2017-08-10T00:00:00Z Für Unternehmer wird informieren Pflicht
Schlichtung statt Gerichtsverfahren, das ist der Kern des Verbraucherstreitbeilegungsgesetzes (VSBG). Es trat bis auf einzelne wenige Vorschriften – von den meisten Verbrauchern wohl eher unbemerkt – bereits am 1. April 2016 in Kraft. Erst am 1. Februar 2017 folgten die Vorschriften des VSBG, die sich mit den Informationspflichten des Unternehmers beschäftigen. Sie sollten in Zukunft tunlichst beachtet werden. (Foto: Helmut J. Salzer/www.pixelio.de)
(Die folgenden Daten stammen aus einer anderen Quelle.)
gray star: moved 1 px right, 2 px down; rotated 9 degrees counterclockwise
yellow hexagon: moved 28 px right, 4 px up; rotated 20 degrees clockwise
Anders als EU-Verordnungen müssen EU-Richtlinien zunächst vom deutschen Gesetzgeber umgesetzt werden, bevor sie hierzulande gelten. Mit dem Verbraucherstreitbeilegungsgesetz hat die EU-Richtlinie über alternative Streitbeilegung in Verbraucherangelegenheiten vom 21. Mai 2013 eine Umsetzung in nationales Recht erfahren. Verbraucherstreitbeilegungsgesetz (VSBG) – ein langer Name für ein Gesetz, das in Sachen Rechtsstreitigkeiten vor allem eines soll: für Kürze sorgen. „Es geht in dem Gesetz um Schlichtung bei Verbraucherstreitigkeiten als Alternative zu Gerichtsverfahren – also um die außergerichtliche Beilegung eines Streits aus Kauf- oder Dienstleistungsverträgen zwischen Verbrauchern und Unternehmen“, erklärt Bernd Drumann, Geschäftsführer der Bremer Inkasso GmbH.